La fondation : Lors de la première guerre mondiale, trois des fils de Gaidet Séraphin : Camille, Bernard et Jean, sont mobilisés et engagés sur les fronts. Ils rentrent vivants de ces affrontements. En signe de reconnaissance la famille décide de construire l’édifice . La chapelle, ex-voto de guerre et signe de piété est dotée également, par les soins de la famille, de vases sacrés, d’ornements, et d’une cloche. A noter, la boule qui supporte le coq semble avoir la forme d’une pomme de pin stylisée ou d’une grenade explosive. L’édifice est béni par Monseigneur l’évêque de Moutiers. De nombreux offices religieux ont été célébrés régulièrement à la belle saison. Une restauration a lieu après la seconde guerre mondiale.
Le bâtiment : construit en 1923, sur une parcelle privée appartenant à Gaidet Séraphin, à l’alpage de La Rosière. D’un volume limité, l’édifice est constitué d’un seul niveau, sans tribune. La majorité des pierres ont été trainées du sommet du Liévre Blanc sur une luge l’hiver.
L’intérieur est simple, doté d’une statue en plâtre de Sainte Jeanne d’Arc en armure, tenant un étendard et une épée, et d’une statue de la tête du Christ portant la couronne d’épines.
.La dévotion Ste Jeanne d’Arc : née à Domprémy en 1412, elle se sent appelée, jeune fille, pour délivrer la France de l’occupation anglaise lors de la Guerre de Cent Ans. Morte sur le bucher à Rouen en 1431, elle est condamnée par le tribunal ecclésiastique, puis réhabilitée. Son mythe est porté, dans des orientations variées, à la fois par la littérature, les partis politiques, et l’Eglise catholique. Elle devient une héroïne de l’histoire de la France et une sainte, béatifiée en 1909 puis canonisée en 1920. Le Pape la proclame Saint patronne de la France en 1922. Son culte se répand déjà à partir de 1870, de nombreuses statues sulpiciennes propagent sa mémoire.
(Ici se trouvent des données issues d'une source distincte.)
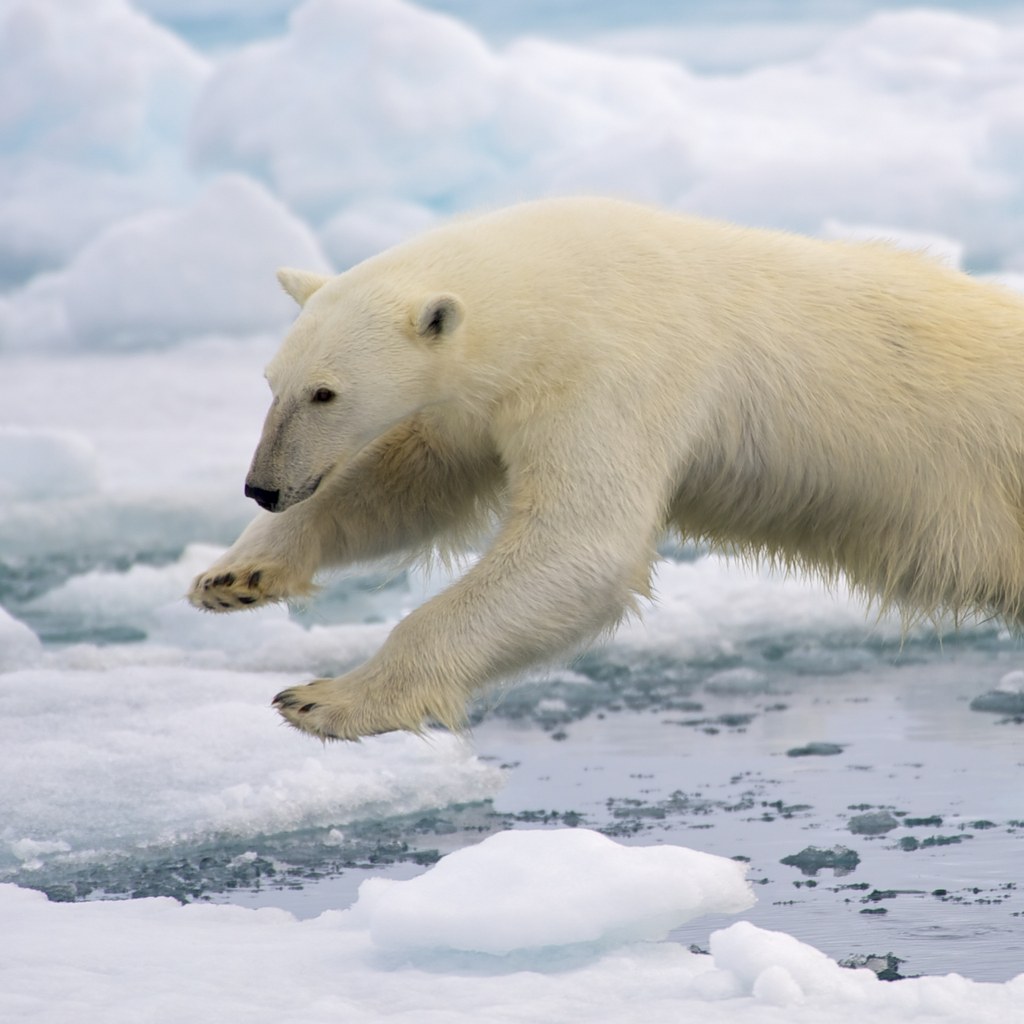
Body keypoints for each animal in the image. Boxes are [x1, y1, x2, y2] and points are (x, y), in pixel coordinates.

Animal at [188, 196, 1024, 741]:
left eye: (326, 392)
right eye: (272, 382)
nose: (263, 487)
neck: (554, 285)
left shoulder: (614, 371)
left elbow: (578, 547)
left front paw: (323, 699)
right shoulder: (484, 402)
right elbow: (406, 482)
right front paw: (233, 577)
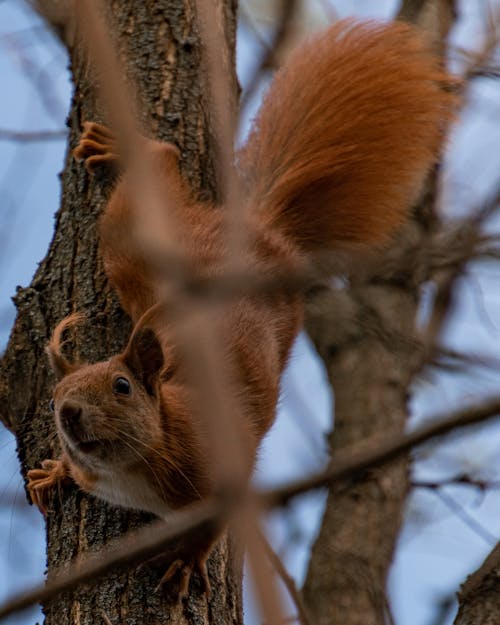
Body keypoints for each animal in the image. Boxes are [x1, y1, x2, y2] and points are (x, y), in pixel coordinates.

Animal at [27, 18, 458, 596]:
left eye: (121, 387)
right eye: (54, 399)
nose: (69, 415)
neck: (130, 466)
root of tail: (260, 232)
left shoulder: (219, 468)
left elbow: (216, 525)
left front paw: (186, 561)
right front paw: (53, 472)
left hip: (144, 240)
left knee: (163, 157)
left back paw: (133, 149)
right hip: (134, 251)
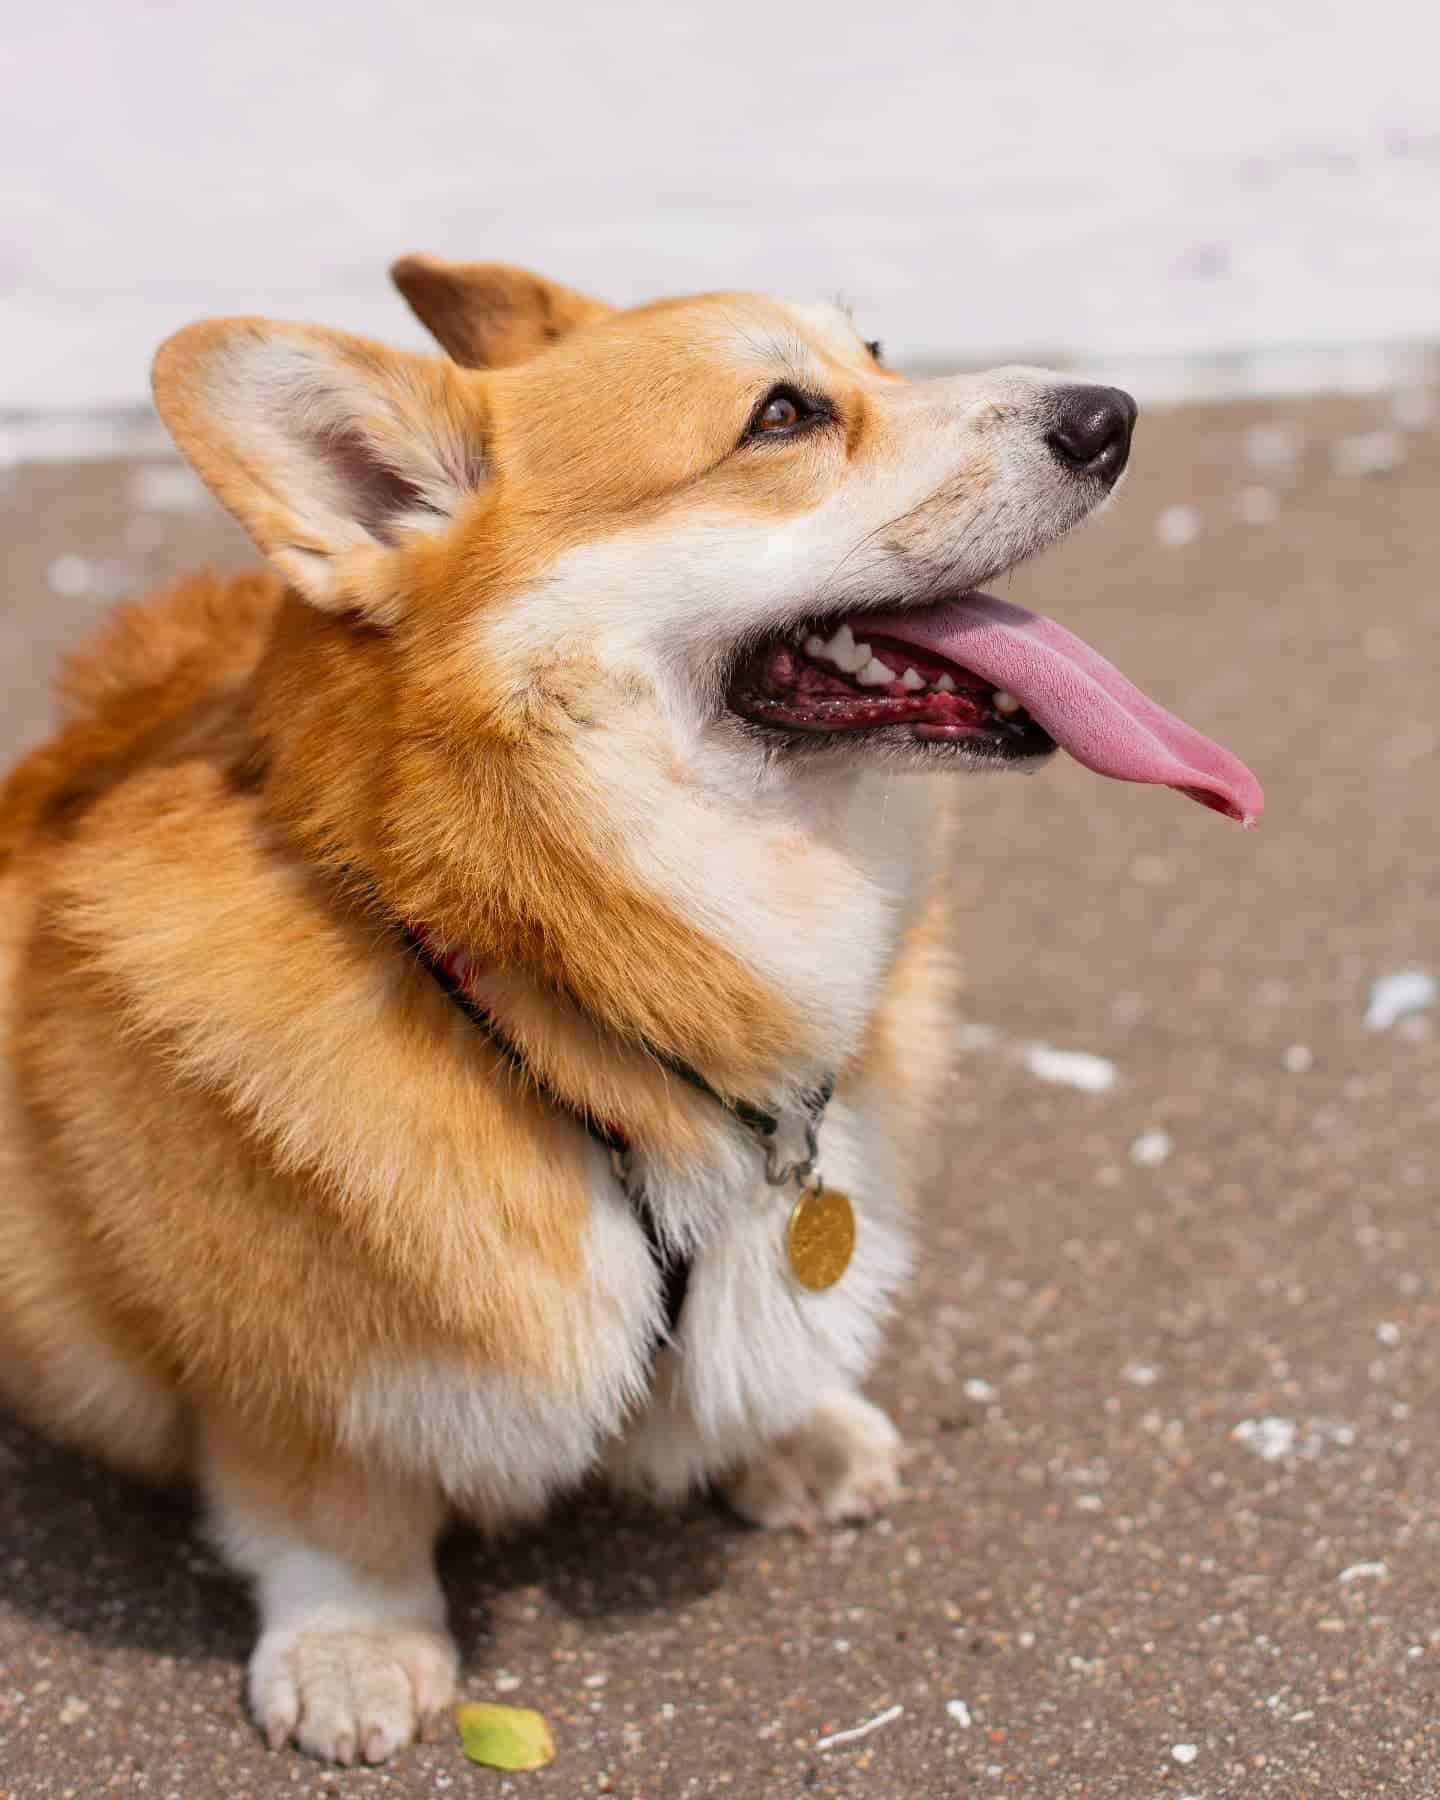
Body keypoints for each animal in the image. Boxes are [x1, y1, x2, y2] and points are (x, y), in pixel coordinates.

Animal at [0, 261, 1260, 1764]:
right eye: (781, 415)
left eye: (875, 351)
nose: (1111, 414)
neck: (566, 986)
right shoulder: (286, 1350)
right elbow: (330, 1501)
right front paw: (357, 1648)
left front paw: (795, 1427)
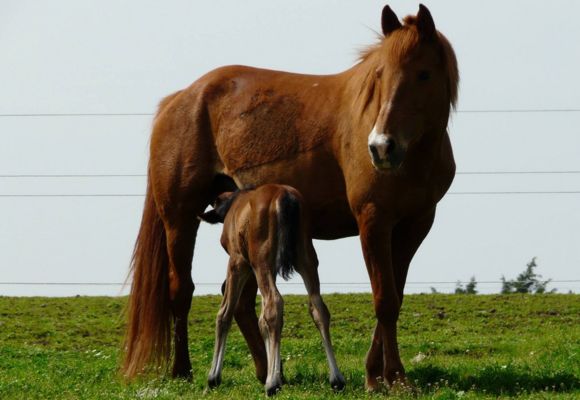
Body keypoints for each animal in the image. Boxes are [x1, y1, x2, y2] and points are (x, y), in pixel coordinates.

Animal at [122, 3, 458, 390]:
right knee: (181, 291)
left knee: (240, 303)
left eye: (423, 74)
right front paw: (390, 377)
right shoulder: (373, 221)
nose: (380, 147)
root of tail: (179, 98)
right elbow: (384, 299)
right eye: (378, 75)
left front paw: (379, 373)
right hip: (179, 220)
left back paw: (262, 370)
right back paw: (184, 370)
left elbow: (395, 296)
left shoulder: (414, 225)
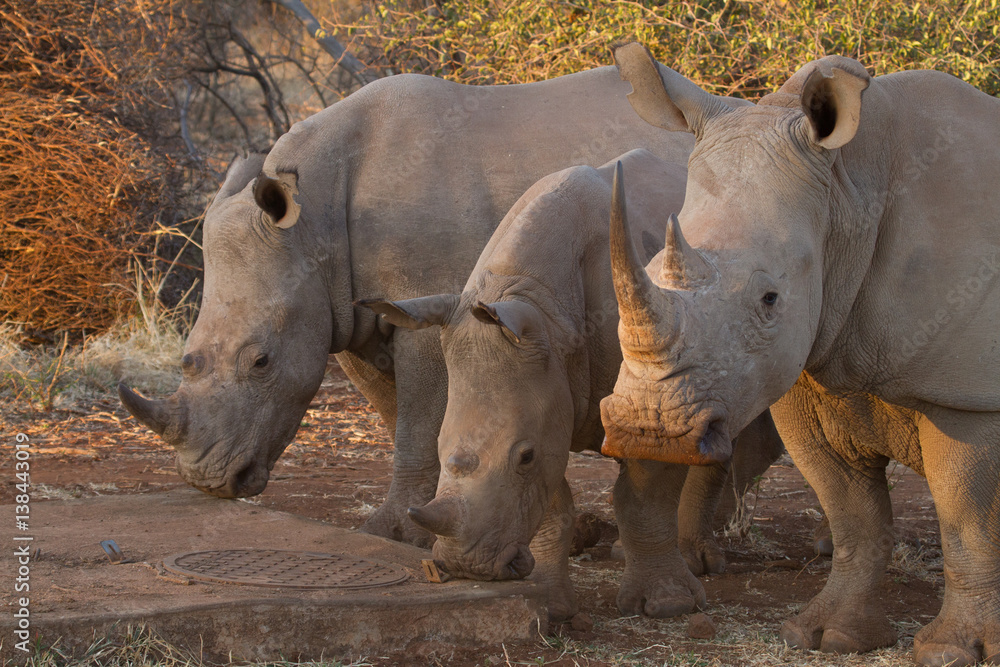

La chapelle appartient aujourd’hui aux descendants du fondateur.
Sur la commune de Montvalezan, on recense, pour ce conflit 38 victimes sur 111 mobilisés : les montagnards ont été formés dès le début du 20ème siècle, au sein des troupes alpines : les rigueurs du climat, les conditions naturelles difficiles ont forgé de solides soldats appelés en 1914 sur les fronts de l’ Est de la France.
La Rosière : du village d’alpage à la station.
Autrefois les alpages de La Rosière et des Eucherts rassemblaient de la St Jean à la Saint Michel, tous les soirs, dans les petits chalets, vaches, bergers ou bergères, chacun chez soi. Au quotidien, nettoyer l’étable, faire la traite, mettre refroidir le lait à la cave, le lendemain récupérer la crème pour battre le beurre et faire la tome. A tour de rôle, partir pour la journée avec le chien berger, le parapluie et le casse-croute, garder le troupeau collectif sur les dernières prairies fleuries. Ou bien descendre au village aider à faire les foins, et remonter le soir. Déjà, à partir des années 1950 la route nationale permet aux vacanciers venus en Tarentaise de visiter, souvent en bus, le Val d’ Aoste, et de découvrir l’horizon unique de La Rosière.